Ей снилась любовь.
…Ее собственные руки, в которых не было напряга, а была нежность и слабость… Они пульсировали в самых кончиках пальцев, и их сладость слизывали губы мужчины с плоским твердым животом… Ей было интересно пространство этого живота, и она прижималась к нему… Ее тело подчинялось и гнулось, как она хотела. Оно было умнее ее… Оно быстрее соображало и настигало мужчину в самое время совпадения с ним… Она целовала близкое к губам тело — мужчины? свое? — удивляясь легкости собственного. Голова мужчины покоилась у нее на груди, и она нюхала его волосы, потрясаясь, что он как бы ее, этот запах, по великому закону родства, совпадения частот и колебаний. И она целовала эту голову, эти волосы, ее руки жадно ощупывали спину, ища свое во всем его.
Пальцы узнавали ложбинки и бугры, пальцам было до всего, пальцы, как разведчики, шли впереди тела, подрагивающего от нетерпения. «Боже! — думала она во сне. — Я не знала, что так бывает!»
Но, оказывается, она думала об этом уже наяву, ощутив одиночество постели и вспомнив, что он так и не пришел и у нее нет о нем опознавательных знаков — Павел и Склиф. И все.
«Надо ехать в больницу, — сказала Елена. — Надо ехать, и все». Она вскочила на ноги и тут же села: она заперта, и у нее проблемы с матерью.
«Проклятье! — закричала внутри себя Елена. — Как нарочно».
Через какое-то время она поняла, что спятит от раздвоенности своих мыслей и чувств. От желания искать и невозможности это сделать, от стремления ехать на дачу и одновременно нехотения туда ехать, от острого, нестерпимого желания той ночи и страха, что этого может не быть никогда. «Тогда я пришла к нему сама, но у меня нет ни одного, ни малейшего доказательства, что ему это надо так же, как и мне».
Елена перебирала в памяти все, что было вчерашним утром. Как она увидела пачку печенья в рюкзаке, как ее собственные утренние лживые руки выставили на стол одну чашку, как она металась под душем и умные ее ноги все норовили перешагнуть бортик, но она силой возвращала их (проклятая дрессировщица тела!) и дождалась чашечки донышком вверх. «Меня зовут Павел», — сказал он.
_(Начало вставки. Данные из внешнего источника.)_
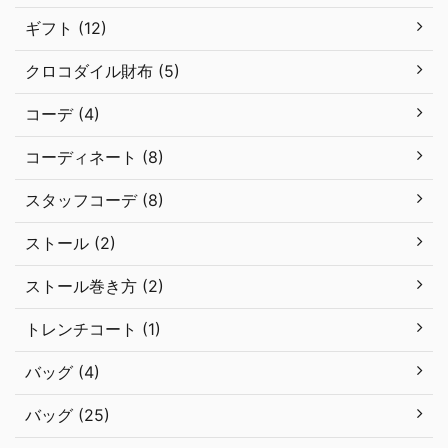
ギフト (12)
クロコダイル財布 (5)
コーデ (4)
コーディネート (8)
スタッフコーデ (8)
ストール (2)
ストール巻き方 (2)
トレンチコート (1)
バッグ (4)
バッグ (25)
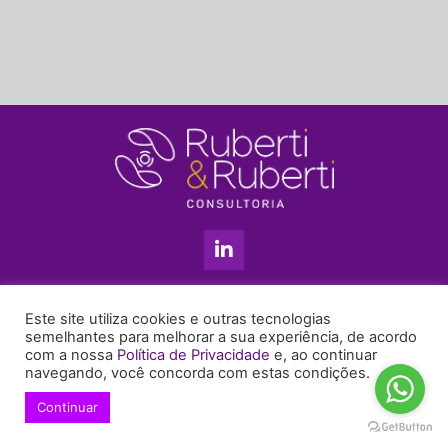
L
i
n
k
11 3813-5201
e
Este site utiliza cookies e outras tecnologias
+55 11 99655-6439
d
semelhantes para melhorar a sua experiência, de acordo
com a nossa
Política de Privacidade
e, ao continuar
i
enyruberti@ruberticonsultoria.com.br
navegando, você concorda com estas condições.
n
-
Continuar
© 2021 Copyright Ruberti & Ruberti Consultoria
i
Política de privacidade
n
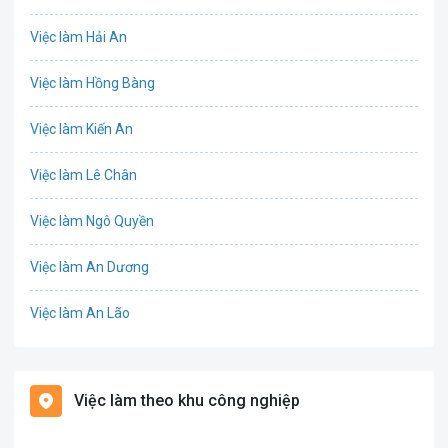
Chứng khoán
Việc làm Hải An
IT
Việc làm Hồng Bàng
Công nghệ sinh học
Việc làm Kiến An
Công nghệ thực phẩm
Việc làm Lê Chân
Cơ khí
Việc làm Ngô Quyền
Tổ Chức Sự Kiện
Việc làm An Dương
Điện
Việc làm An Lão
Giáo dục / Đào tạo
Việc làm Bạch Long Vĩ
Hàng hải / Hàng không
Việc làm theo khu công nghiệp
Việc làm Cát Hải
Văn Phòng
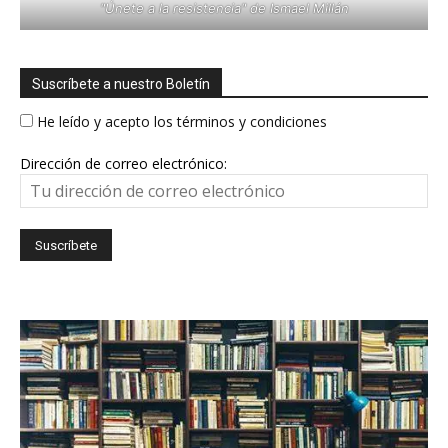
"Únete a la resistencia" de Ismael Millán
Suscríbete a nuestro Boletín
He leído y acepto los términos y condiciones
Dirección de correo electrónico:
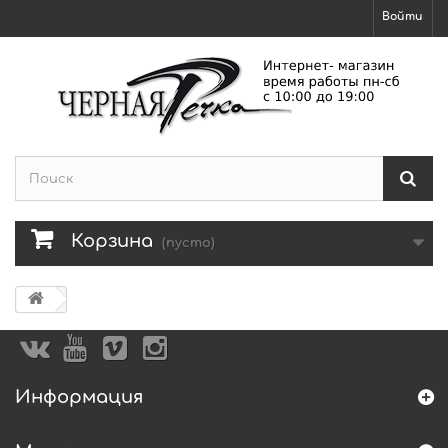
Войти
Корзина
(пусто)
Информация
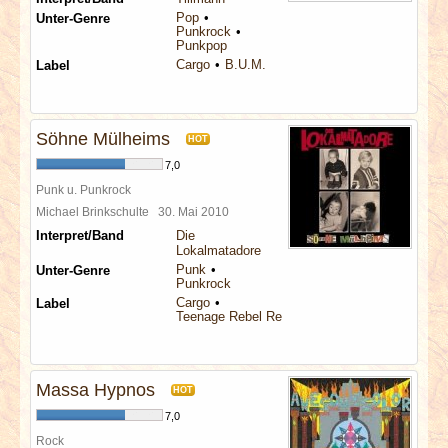
Pop
Unter-Genre
Punkrock
Punkpop
Cargo
B.U.M.
Label
Söhne Mülheims
HOT
7,0
Punk u. Punkrock
Michael Brinkschulte
30. Mai 2010
Interpret/Band
Die
Lokalmatadore
Punk
Unter-Genre
Punkrock
Cargo
Label
Teenage Rebel Records
Massa Hypnos
HOT
7,0
Rock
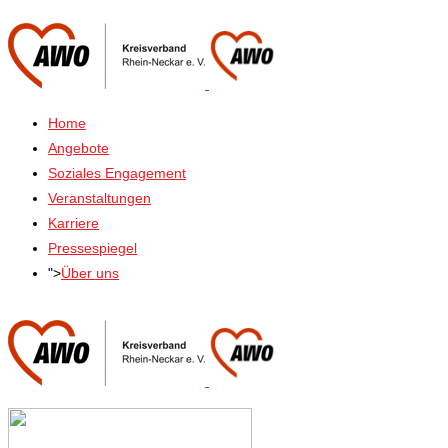
Home
Angebote
Soziales Engagement
Veranstaltungen
Karriere
Pressespiegel
">
Über uns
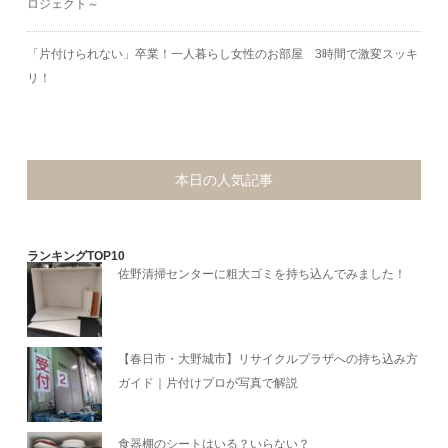
ロジェクト～
「片付けられない」卒業！一人暮らし女性のお部屋 3時間で激変スッキ
リ！
本日の人気記事
ランキングTOP10
佐野清掃センターに粗大ゴミを持ち込んでみました！
【春日市・大野城市】リサイクルプラザへの持ち込み方
ガイド｜片付けプロが写真で解説
食器棚のシートはいる？いらない？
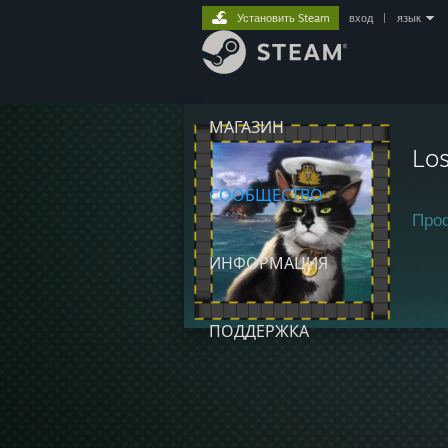
Установить Steam
вход
|
язык
МАГАЗИН
Los
СООБЩЕСТВО
Про
ИНФОРМАЦИЯ
ПОДДЕРЖКА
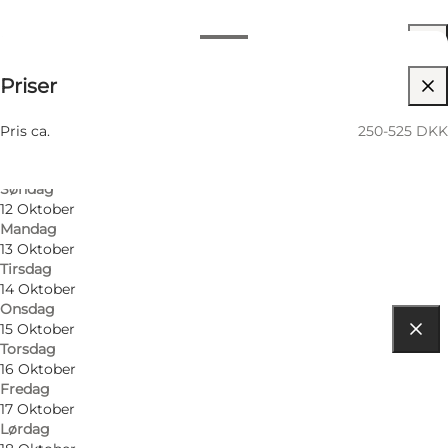
Datoer og tider
Datoer og tider
250-525 DKK
Priser
Besøg hjemmeside
9 Oktober
Fredag
Venner, Min partner, Mig selv
10 Oktober
Pris ca.
250-525 DKK
Lørdag
11 Oktober
Søndag
12 Oktober
Mandag
13 Oktober
Tirsdag
14 Oktober
Onsdag
15 Oktober
Torsdag
Find vej
16 Oktober
Fredag
5000 Odense C
17 Oktober
Lørdag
А ее зубы, знавшие крошево его зубов, «сделали замок», скажите, какие стойкие революционеры: слова доброго не нашли и не сказали. Вышла к нему вся в характере, как в броне, получается, отреклась от себя, ночной. А его уже не было…
Расчесав себя до крови, уже совсем легко было перейти к матери, дуре, старой идиотке, которой не стыдно внучки, вот у Алки смеху будет, девчонка ведь в возрасте остроколючем. Слава Богу, что у нее пока еще и никого, и ничего. Хотя не поручишься за завтра, у них порода ранорожалых: мать ее родила в девятнадцать, она Алку тоже до двадцати. Это, конечно, не так уж и рано, но Алке всего пятнадцать, года три у них есть, если, конечно, бабушка не подаст дурного примера. Вот уж не знаешь, с какой стороны грянет.
Где же эта сволочь Кулаков! Куликов? Как его там?
Она, Елена, поломает эту историю на корню, тут и думать нечего. Она скажет матери, что она о ней думает.
Она будет беспощадной — она поднесет к ее лицу зеркало и скажет: «Посмотри! Посмотри внимательней!»